Die Produktion und der Konsum von Lebensmitteln sind für mehr als ein Drittel der CO2-Emissionen (Äquivalente) des privaten Konsums verantwortlich. Allein die Viehwirtschaft verursacht global mehr Emissionen als der gesamte Transportsektor. An der «Pusch»-Tagung vom 9. Juni 2015 im Landhaus Solothurn diskutierten gut 70 Vertreter und Vertreterinnen aus der Land- und Ernährungswirtschaft über die wichtigsten Ansatzpunkte für eine klimaschonende Ernährung und darüber, wer dafür in der Verantwortung steht.

In der öffentlichen Wahrnehmung wird der Beitrag der hiesigen Ernährungsmuster zur Klimaerwärmung stark unterschätzt. Auch die Politik verschont diesen Wirtschaftsbereich: während in den Bereichen Gebäude, Verkehr und Industrie bereits verschiedene Vorschriften und Instrumente greifen, passiert im Landwirtschaftssektor wenig; klimapolitische Instrumente fehlen weitgehend.

Ganze Ernährungskette steht in der Verantwortung

Die Ernährungswirtschaft umfasst die ganze Ernährungskette, von der Landwirtschaft über die Verarbeitung, die Lagerung, den Transport und Handel bis hin zum Konsum.

Die wichtigsten Hebel, um Klimagase entlang dieser Ernährungskette zu reduzieren, sind folgende:

  • Food Waste vermindern: Rund ein Drittel der Lebensmittel gehen auf dem Weg vom Feld bis zur Gabel verloren.
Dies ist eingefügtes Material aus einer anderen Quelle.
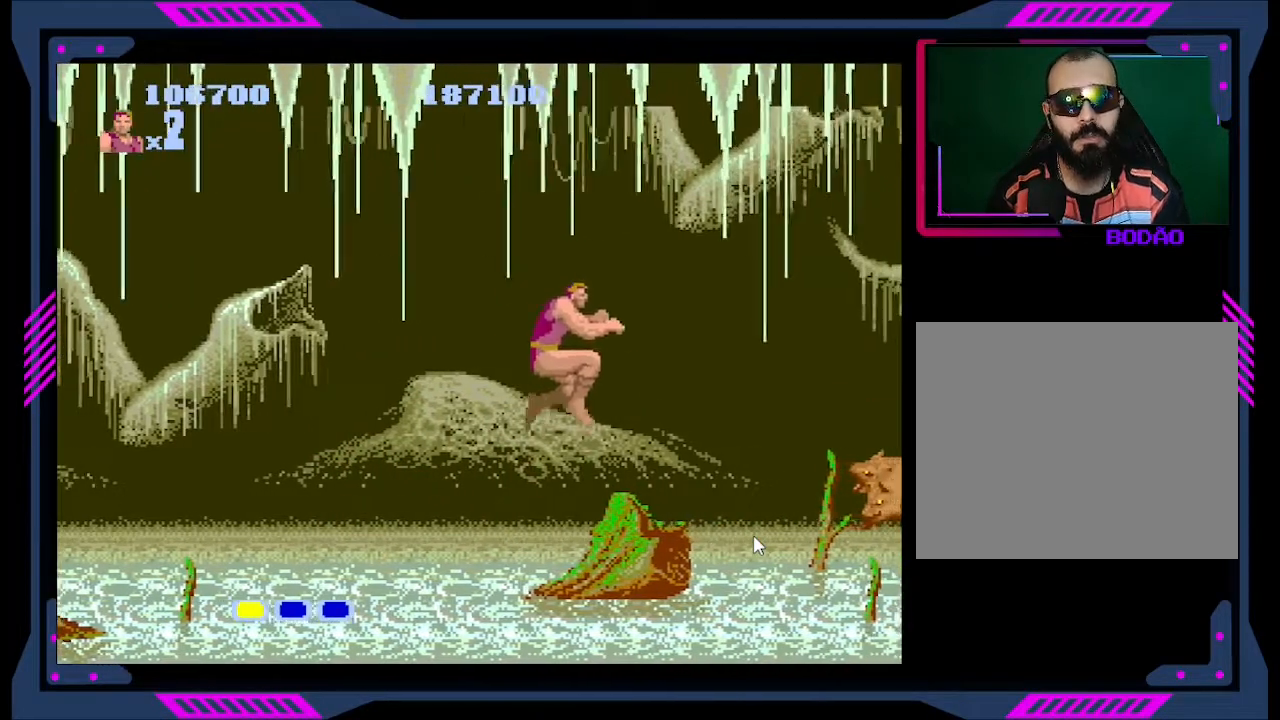
{"buttons": ["A", "DPAD_LEFT"], "right_stick": "center", "events": [[300, "DPAD_RIGHT", "up"], [333, "A", "down"], [367, "DPAD_LEFT", "down"]]}
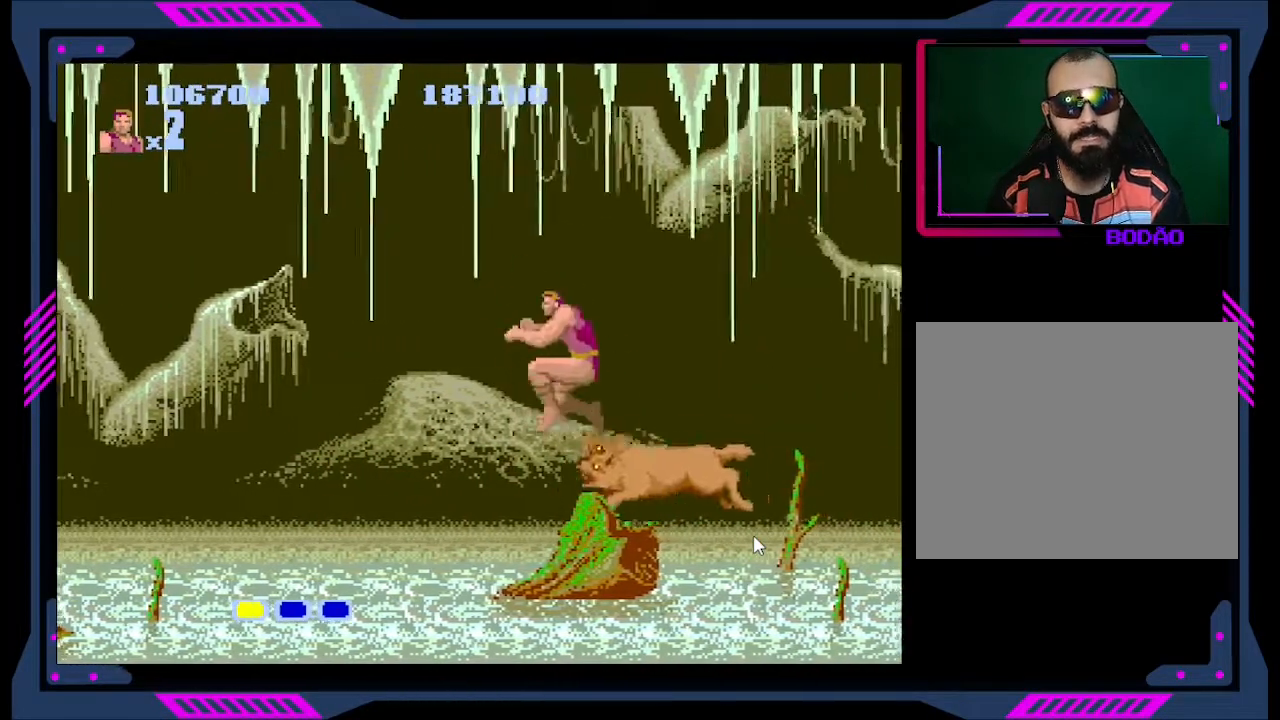
{"buttons": ["B", "DPAD_RIGHT"], "right_stick": "center", "events": [[33, "DPAD_UP", "down"], [67, "A", "up"], [433, "DPAD_LEFT", "up"], [433, "DPAD_RIGHT", "down"], [433, "DPAD_UP", "up"], [467, "B", "down"]]}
Nach einer Berechnung von Pusch enden jährlich in der Schweiz rund 24‘000 Rinder und Kälber, 84‘000 Schweine, 2‘880 000 Hühner und 17‘000 Schafe als Food Waste im Abfall.
  • Düngereinsatz reduzieren und graslandbasierte Fleisch- und Milchwirtschaft fördern: Die Klimagasemissionen aus der Rindfleischproduktion sind enorm. Jedoch sind nicht die Kühe an sich problematisch; grasfressende Kühe haben positive Effekte auf die Bodenqualität. Die Krux liegt in der intensiven Haltung. Die hoch industrialisierte Landwirtschaft, die nur mit hohem Einsatz von Kunstdünger funktioniert, ist das Hauptproblem. Das im Kunstdünger enthaltene Lachgas ist mehr als 300-mal so klimarelevant wie CO2 und bildet den grössten Beitrag der Landwirtschaft zum Klimawandel.
  • Klimaschonend konsumieren: Wer seinen Fleischkonsum auf zwei- bis dreimal pro Woche reduziert und nur dann Rindfleisch konsumiert, wenn dieses aus Weidehaltung stammt, verhält sich nicht nur gesundheits-, sondern auch klimabewusst.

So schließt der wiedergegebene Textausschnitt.